#include<iostream>
using namespace std;

class node{
    public:
    int data;
    node* addr;.//it's address of the next node
    node(int val){
        data=val;
        addr = NULL;
    }
};

void addVal(node* &head, int val){

    node *n=new node(val);
    if (head==NULL){
        head = n;
        return;///<-WHY THIS?
    }
    node *p=head;
    while(p->addr!=NULL){
        p=p->addr;
    }
    p->addr=n;
    return;
}

void display(node *head){
    node *p=head;
    while(p!=NULL){
        cout<<p<<" "<<p->data<<" "<<p->addr<<endl;
        p=p->addr;
    }
}
int main(){
    node *head=NULL;
    addVal(head,1);
    addVal(head,2);
    addVal(head,3);
    addVal(head,4);
    addVal(head,5);
    display(head);
    return 0;
}

I was getting a blank terminal when I ran this without the return; inside of the if statement.
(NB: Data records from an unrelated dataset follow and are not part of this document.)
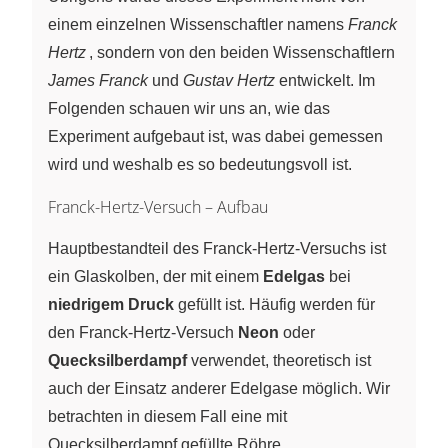
einem einzelnen Wissenschaftler namens
Franck
Hertz
, sondern von den beiden Wissenschaftlern
James Franck
und
Gustav Hertz
entwickelt. Im
Folgenden schauen wir uns an, wie das
Experiment aufgebaut ist, was dabei gemessen
wird und weshalb es so bedeutungsvoll ist.
Franck-Hertz-Versuch – Aufbau
Hauptbestandteil des Franck-Hertz-Versuchs ist
ein Glaskolben, der mit einem
Edelgas
bei
niedrigem Druck
gefüllt ist. Häufig werden für
den Franck-Hertz-Versuch
Neon
oder
Quecksilberdampf
verwendet, theoretisch ist
auch der Einsatz anderer Edelgase möglich. Wir
betrachten in diesem Fall eine mit
Quecksilberdampf gefüllte Röhre.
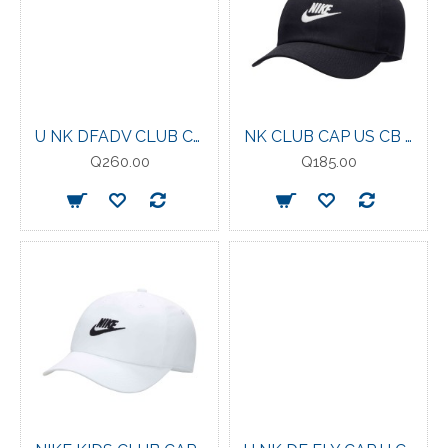
U NK DFADV CLUB CAP S AB P COMET BLUE
NK CLUB CAP US CB FUT WSH KIDS
Q260.00
Q185.00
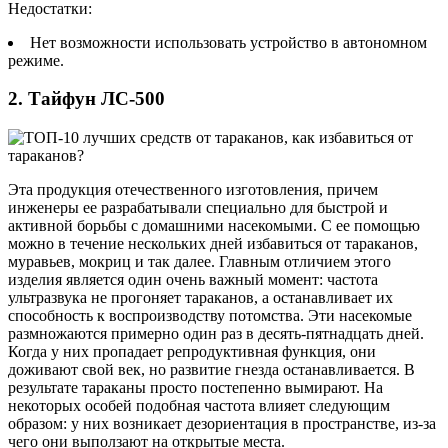
Недостатки:
Нет возможности использовать устройство в автономном
режиме.
2. Тайфун ЛС-500
Эта продукция отечественного изготовления, причем
инженеры ее разрабатывали специально для быстрой и
активной борьбы с домашними насекомыми. С ее помощью
можно в течение нескольких дней избавиться от тараканов,
муравьев, мокриц и так далее. Главным отличием этого
изделия является один очень важный момент: частота
ультразвука не прогоняет тараканов, а останавливает их
способность к воспроизводству потомства. Эти насекомые
размножаются примерно один раз в десять-пятнадцать дней.
Когда у них пропадает репродуктивная функция, они
доживают свой век, но развитие гнезда останавливается. В
результате тараканы просто постепенно вымирают. На
некоторых особей подобная частота влияет следующим
образом: у них возникает дезориентация в пространстве, из-за
чего они выползают на открытые места.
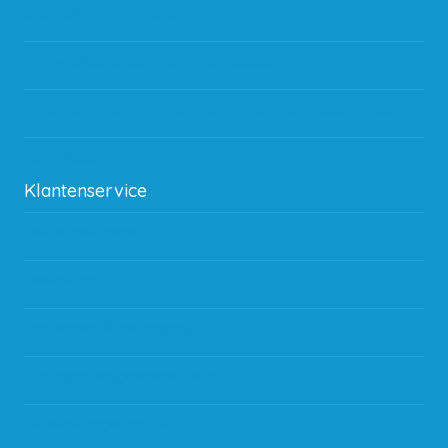
Gebruik van kortingscode
Hoeveel garantie zit er op producten?
Waar kan ik terecht met een opmerking, vraag of klacht?
Kan ik leasen?
Klantenservice
Betaalmethodes
Bestelling
Verzending & bezorging
Storingen en goederen retour
Subsidie regeling EIA 2020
Why is return necessary here? (I passed head's val by reference, so if I change it inside of the function the actual value would be affected as usual. But somehow it gets stuck without the return).

CodePudding user response：

If you do not return this is what happens:

node *p=head;                //   p equals head which equals n
while(p->addr!=NULL){        //   p->addr is NULL, this loop stops immediately
    p=p->addr;
}
p->addr=n;                   //   this assignes n to p's next ptr
return;                      

The use of many different names for the same thing can be a little confusing. You create a new node and the pointer to it is n. This is the new head. p also points to this new head.

Now addr is the next node of head.

If you do not return after creating the new head and assigning the pointer to head the function will continue to assing the pointer to the same node to head->addr. You'd get a list with a head that has itself as the next node.

You could have observed this by using a debugger.